Christianity is growing significantly in Myanmar and people are seeking truth through the Bible.

But there are many people who can’t afford to buy a Bible or don’t know how to get hold of a copy.

With a quarter of the population living below the poverty line, the goal is to distribute Bibles at a price people can afford.

We want to help the Myanmar Bible Society supply Scriptures to Christians in the three languages of: Myanmar (nationwide), Sgaw Karen (in the south) and Jinghpaw (in the north).

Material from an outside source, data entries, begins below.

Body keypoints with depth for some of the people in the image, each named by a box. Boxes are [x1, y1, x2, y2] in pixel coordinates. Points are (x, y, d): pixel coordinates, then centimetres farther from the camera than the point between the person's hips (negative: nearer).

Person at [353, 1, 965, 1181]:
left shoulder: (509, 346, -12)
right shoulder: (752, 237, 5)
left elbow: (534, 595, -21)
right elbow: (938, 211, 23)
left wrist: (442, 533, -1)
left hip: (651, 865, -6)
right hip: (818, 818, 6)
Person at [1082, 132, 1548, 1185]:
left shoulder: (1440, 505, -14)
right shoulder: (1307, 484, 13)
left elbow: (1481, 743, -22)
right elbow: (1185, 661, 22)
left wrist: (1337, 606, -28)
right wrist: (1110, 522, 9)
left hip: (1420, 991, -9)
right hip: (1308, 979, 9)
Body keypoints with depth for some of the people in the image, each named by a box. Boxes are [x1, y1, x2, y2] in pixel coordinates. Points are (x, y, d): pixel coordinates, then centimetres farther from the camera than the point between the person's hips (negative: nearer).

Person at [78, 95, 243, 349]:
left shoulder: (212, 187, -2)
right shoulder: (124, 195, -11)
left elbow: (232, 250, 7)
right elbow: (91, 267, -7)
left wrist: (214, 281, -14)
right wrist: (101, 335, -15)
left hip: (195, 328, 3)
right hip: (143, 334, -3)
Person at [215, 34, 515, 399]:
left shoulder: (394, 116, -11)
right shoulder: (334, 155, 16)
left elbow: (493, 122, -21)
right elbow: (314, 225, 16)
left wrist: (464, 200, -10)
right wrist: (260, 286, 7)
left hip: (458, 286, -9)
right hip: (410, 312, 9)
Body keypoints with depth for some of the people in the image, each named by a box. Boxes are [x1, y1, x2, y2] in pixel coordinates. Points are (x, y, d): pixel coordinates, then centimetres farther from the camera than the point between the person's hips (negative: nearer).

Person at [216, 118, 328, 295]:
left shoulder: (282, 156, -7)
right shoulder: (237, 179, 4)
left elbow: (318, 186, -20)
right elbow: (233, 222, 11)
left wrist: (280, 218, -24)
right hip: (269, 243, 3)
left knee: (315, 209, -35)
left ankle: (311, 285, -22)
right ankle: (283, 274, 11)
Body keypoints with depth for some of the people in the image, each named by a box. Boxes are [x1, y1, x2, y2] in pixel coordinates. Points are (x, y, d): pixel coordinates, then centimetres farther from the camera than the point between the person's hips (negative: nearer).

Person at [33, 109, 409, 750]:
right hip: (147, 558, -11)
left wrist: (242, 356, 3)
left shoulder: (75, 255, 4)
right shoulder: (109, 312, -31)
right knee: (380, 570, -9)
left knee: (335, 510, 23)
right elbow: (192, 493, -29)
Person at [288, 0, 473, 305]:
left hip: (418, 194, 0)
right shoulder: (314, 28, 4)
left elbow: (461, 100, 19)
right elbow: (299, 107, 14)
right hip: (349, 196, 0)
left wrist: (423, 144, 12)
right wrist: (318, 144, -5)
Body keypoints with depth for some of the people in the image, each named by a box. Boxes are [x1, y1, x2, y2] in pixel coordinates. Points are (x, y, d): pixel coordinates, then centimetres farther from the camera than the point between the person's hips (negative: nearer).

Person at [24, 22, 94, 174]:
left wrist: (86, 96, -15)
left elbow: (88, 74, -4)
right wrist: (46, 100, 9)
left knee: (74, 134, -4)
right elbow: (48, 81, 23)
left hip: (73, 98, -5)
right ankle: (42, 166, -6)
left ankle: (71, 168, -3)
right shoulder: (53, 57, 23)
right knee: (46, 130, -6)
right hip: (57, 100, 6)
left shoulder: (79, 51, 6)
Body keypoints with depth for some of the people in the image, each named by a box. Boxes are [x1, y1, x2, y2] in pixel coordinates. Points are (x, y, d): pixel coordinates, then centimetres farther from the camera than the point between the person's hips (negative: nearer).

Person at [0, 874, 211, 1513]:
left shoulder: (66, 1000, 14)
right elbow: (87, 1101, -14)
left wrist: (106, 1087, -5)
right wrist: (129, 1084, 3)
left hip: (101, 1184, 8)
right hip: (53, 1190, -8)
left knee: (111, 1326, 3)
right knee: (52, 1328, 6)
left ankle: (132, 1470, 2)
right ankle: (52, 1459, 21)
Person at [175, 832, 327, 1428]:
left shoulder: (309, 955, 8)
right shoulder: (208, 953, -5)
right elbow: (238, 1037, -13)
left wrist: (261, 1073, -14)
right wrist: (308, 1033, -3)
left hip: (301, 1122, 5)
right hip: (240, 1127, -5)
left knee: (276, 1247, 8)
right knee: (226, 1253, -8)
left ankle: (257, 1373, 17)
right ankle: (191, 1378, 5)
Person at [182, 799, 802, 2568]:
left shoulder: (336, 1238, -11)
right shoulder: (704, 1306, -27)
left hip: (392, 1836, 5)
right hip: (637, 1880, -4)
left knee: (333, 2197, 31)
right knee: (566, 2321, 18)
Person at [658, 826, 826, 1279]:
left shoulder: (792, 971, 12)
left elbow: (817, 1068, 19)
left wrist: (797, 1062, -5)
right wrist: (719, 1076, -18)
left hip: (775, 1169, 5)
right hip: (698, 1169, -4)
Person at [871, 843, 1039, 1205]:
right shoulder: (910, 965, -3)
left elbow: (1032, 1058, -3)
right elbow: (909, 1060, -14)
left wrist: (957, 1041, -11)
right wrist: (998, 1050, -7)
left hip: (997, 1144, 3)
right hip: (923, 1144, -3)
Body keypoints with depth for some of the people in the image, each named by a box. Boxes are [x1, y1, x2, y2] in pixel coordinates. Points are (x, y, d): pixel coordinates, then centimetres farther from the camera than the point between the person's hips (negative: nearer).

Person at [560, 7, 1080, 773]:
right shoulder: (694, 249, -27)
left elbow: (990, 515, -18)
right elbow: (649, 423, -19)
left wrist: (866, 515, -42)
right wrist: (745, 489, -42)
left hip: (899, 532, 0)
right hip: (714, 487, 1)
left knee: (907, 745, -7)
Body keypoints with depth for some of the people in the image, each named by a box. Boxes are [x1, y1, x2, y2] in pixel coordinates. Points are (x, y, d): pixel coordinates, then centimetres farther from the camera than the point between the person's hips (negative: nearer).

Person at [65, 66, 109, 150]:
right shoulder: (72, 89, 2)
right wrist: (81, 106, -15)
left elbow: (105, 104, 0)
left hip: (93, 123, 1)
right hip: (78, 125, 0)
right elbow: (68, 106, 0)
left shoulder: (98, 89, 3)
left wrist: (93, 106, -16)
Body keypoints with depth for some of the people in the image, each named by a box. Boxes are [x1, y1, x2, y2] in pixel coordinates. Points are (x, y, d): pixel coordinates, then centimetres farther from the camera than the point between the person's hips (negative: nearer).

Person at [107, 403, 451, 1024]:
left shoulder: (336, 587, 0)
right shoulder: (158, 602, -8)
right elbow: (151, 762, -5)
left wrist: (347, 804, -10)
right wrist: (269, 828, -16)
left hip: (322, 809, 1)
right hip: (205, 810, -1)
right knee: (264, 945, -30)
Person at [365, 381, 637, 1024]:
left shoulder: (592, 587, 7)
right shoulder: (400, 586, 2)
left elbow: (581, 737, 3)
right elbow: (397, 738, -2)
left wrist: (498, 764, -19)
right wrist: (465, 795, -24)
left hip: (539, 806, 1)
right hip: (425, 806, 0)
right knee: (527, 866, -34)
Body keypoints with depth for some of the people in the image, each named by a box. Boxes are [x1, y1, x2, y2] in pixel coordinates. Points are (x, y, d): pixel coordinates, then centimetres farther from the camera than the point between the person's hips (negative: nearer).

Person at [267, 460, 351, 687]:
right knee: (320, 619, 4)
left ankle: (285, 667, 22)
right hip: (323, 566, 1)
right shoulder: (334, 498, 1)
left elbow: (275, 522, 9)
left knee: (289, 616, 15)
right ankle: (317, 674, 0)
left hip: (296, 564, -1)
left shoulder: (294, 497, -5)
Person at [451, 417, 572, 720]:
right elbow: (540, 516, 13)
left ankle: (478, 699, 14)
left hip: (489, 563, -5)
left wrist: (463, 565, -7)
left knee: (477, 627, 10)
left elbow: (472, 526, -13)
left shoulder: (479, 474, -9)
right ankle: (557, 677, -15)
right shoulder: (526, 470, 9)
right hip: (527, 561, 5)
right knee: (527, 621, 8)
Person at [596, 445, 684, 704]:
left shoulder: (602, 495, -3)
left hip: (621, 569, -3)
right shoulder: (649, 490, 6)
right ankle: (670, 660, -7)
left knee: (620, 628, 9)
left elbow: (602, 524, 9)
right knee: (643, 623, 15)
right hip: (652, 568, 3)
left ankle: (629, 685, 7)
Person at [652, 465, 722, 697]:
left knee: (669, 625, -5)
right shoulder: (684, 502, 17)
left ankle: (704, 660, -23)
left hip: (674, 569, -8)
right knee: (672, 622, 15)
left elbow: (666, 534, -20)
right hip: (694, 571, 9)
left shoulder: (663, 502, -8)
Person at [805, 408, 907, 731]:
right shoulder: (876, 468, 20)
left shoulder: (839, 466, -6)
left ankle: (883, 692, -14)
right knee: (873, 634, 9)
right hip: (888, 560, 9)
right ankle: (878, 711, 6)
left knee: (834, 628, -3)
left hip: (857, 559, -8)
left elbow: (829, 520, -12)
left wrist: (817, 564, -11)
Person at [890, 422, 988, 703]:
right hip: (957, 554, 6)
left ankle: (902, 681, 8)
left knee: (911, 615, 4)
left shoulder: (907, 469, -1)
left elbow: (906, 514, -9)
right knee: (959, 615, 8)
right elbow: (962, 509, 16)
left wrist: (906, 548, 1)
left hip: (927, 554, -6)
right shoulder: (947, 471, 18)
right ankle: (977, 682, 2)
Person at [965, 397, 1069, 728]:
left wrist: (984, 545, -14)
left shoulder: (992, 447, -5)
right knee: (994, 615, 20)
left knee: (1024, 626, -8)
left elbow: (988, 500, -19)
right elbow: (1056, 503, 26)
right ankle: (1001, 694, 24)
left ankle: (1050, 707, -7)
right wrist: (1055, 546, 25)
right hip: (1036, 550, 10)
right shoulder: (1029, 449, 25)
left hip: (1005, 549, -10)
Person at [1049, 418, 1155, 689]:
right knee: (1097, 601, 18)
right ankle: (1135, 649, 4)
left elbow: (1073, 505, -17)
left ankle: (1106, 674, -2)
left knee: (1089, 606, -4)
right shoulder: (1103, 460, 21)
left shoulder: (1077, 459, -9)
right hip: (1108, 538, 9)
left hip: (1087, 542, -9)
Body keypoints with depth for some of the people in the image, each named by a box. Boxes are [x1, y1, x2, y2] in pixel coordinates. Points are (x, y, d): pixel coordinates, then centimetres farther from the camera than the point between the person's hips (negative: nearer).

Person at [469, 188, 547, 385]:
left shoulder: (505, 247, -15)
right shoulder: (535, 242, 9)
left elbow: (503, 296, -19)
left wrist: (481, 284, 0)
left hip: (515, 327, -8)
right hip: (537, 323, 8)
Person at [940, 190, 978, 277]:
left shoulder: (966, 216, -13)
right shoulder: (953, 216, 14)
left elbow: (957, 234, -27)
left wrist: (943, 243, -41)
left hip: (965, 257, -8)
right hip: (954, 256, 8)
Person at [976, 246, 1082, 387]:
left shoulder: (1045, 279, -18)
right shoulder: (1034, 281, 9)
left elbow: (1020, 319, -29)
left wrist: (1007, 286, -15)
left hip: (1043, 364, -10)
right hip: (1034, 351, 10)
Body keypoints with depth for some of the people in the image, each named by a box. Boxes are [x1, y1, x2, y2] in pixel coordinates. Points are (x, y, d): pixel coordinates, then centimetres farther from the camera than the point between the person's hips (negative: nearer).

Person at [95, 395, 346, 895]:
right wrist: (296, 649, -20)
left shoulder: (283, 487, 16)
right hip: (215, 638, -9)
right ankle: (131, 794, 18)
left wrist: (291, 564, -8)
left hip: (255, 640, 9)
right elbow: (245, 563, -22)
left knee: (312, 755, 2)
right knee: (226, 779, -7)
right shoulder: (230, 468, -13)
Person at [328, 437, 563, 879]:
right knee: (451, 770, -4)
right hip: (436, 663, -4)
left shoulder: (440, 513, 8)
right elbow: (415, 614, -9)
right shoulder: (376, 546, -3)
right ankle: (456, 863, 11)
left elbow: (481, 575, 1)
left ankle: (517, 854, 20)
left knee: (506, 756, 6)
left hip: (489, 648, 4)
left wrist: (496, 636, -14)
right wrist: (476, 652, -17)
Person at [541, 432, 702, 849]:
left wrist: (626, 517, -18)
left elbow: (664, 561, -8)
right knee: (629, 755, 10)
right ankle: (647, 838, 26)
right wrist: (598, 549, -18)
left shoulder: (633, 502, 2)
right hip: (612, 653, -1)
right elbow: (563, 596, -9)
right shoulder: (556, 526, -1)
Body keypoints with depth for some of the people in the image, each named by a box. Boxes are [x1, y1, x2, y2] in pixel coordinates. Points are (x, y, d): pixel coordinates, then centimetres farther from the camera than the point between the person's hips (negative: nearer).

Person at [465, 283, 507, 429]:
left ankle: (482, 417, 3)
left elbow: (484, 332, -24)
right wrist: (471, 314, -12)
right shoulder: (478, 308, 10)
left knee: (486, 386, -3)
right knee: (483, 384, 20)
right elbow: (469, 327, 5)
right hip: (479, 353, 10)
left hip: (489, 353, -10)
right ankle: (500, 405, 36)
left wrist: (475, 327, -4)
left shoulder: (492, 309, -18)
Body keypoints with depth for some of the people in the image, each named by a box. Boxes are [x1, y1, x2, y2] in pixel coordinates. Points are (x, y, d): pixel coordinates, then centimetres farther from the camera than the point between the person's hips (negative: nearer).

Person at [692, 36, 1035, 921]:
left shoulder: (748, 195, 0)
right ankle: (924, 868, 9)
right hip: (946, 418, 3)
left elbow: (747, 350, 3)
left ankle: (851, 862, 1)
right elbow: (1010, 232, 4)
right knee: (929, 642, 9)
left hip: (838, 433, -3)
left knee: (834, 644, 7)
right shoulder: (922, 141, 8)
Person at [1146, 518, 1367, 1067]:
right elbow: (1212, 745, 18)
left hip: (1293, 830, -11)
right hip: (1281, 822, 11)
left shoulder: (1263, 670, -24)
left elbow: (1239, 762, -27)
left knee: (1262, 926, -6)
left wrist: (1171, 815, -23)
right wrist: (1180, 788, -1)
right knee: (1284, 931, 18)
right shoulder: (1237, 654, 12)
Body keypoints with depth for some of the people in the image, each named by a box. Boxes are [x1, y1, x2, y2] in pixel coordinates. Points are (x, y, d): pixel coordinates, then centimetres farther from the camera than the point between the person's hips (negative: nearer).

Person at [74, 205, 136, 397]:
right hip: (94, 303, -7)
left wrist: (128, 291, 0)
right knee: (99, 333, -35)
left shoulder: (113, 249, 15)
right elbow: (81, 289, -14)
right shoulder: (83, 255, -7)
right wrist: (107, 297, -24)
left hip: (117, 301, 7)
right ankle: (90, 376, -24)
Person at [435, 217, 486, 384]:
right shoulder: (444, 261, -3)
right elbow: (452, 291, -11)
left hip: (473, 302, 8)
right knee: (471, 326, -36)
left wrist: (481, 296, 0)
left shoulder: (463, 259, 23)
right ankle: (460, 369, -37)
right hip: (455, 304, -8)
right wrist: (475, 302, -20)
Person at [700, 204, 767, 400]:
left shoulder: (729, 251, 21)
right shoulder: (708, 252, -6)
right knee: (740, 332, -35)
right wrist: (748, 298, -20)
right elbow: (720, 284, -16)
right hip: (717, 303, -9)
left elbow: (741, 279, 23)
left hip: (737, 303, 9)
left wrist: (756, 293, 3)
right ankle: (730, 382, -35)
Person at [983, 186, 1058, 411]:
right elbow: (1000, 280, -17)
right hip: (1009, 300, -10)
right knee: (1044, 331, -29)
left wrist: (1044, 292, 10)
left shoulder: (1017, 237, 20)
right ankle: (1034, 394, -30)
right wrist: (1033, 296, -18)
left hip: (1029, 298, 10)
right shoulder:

“We want to provide both ethnic majority and ethnic minority people with Scriptures in national and ethnic languages which they can read and understand clearly, to help them grow in the knowledge of God,” said Khoi Lam, Myanmar Bible Society CEO.

Myanmar Bible

Myanmar is the official language of Myanmar and is widely spoken even by ethnic minorities. The literacy rate across the country is high at 95% and demand for this Bible is huge.

Sgaw Karen Bible

Karen (Kayin) is the largest majority group in Myanmar, numbering about 7,000,000 (the number of Christians is about 500,000). Many Karen are living in the mountains and Thai border area. They are in need of the Bible.

Jinghpaw Bible

Kachin is the name commonly used by outsiders for the 600,000 tribal people calling themselves Jinghpaw. They also form one of the 56 ethnic groups officially recognised by China, where they numbered 132,143 people in the 2000 census. Jingpaw is spoken by 425,000 people in Myanmar and by 40,000 people in China. Due to political unrest in the region, thousands of Jinghpaw are internally displaced. Most of them are Christians.

Country facts

The population of Myanmar is 52 million of which 89.3 % are Buddhist, with Christians making up less than 6%. The government recognises 135 different ethnic groups and it’s estimated there are about 200 spoken languages. Myanmar (Burmese) is the official language and is spoken by about 68% of the population as their first language.